Re: Salut/avahi/meshview issues

2008-01-30 Thread Ivan Krstić
On Jan 30, 2008, at 5:12 PM, Michail Bletsas wrote:
 For completely serverless environments, what we have is invaluable.  
 The
 fact that it doesn't scale to large numbers of nodes doesn't make it
 useless.

I'm similarly confused about people's insistence on a rigid dichotomy  
between the approaches. I never regarded our mesh work to be aimed at  
replacing proper infrastructure -- its goal was to provide a viable  
(if degraded) transport when proper infrastructure was prohibitively  
expensive or otherwise not an option. We always knew that this  
approach carried scaling limits, and that's _fine_. As Michail says,  
this by no means makes the system useless.

 We have serious problems making Avahi and even the Jabber server do  
 their
 thing with small numbers of nodes

These two are very different. Avahi is hitting design and network  
limits. With Jabber, the problem is our ugly shared roster hack which  
makes the system do something it's not designed to; this is not an  
issue intrinsic to Jabber.

--
Ivan Krstić [EMAIL PROTECTED] | http://radian.org

___
Devel mailing list
Devel@lists.laptop.org
http://lists.laptop.org/listinfo/devel


Re: Salut/avahi/meshview issues

2008-01-30 Thread Michail Bletsas
Sjoerd Simons [EMAIL PROTECTED] wrote on 01/30/2008 10:46:33 AM:


 
 I did some research into mesh routing protocols before starting the 
salut muc
 work. From the research papers i've seen, proper multicast routing seems
 entirely viable. Traffic and memory overhead depend on the exact 
tradeoffs you
 make and the protocols used. So i see no reason why this can't be done 
on
 olpc's mesh network.

==================================================

WORK TASK A
In the mailing-list thread, what does Ivan Krstić say is behind the problem with Jabber?
WORK TASK B
Update the stretch of the mailing-list thread from "These two are" through "intrinsic to Jabber.", putting "clumsy" in place of "ugly".

ENTRIES SUPPLIED
==================================================

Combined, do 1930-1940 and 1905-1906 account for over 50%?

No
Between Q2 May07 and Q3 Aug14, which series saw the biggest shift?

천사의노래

==================================================

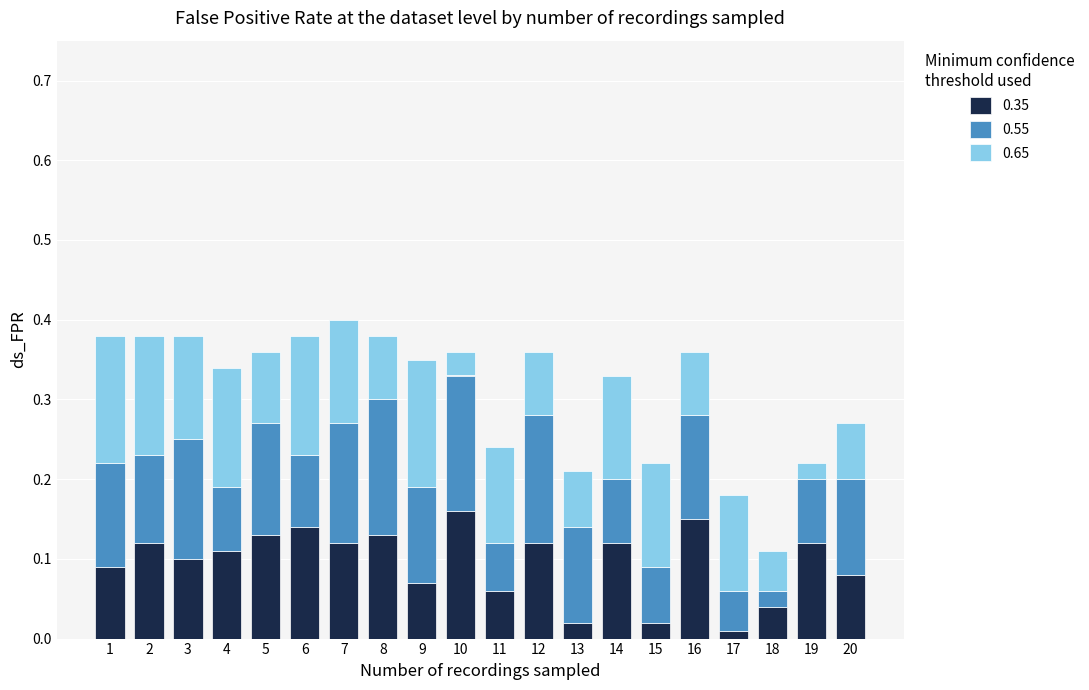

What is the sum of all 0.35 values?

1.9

==================================================

OUTPUT A
An ugly shared roster hack that makes the system do something it is not designed to do.

OUTPUT B
These two are very different. Avahi is hitting design and network  
limits. With Jabber, the problem is our clumsy shared roster hack which  
makes the system do something it's not designed to; this is not an  
issue intrinsic to Jabber.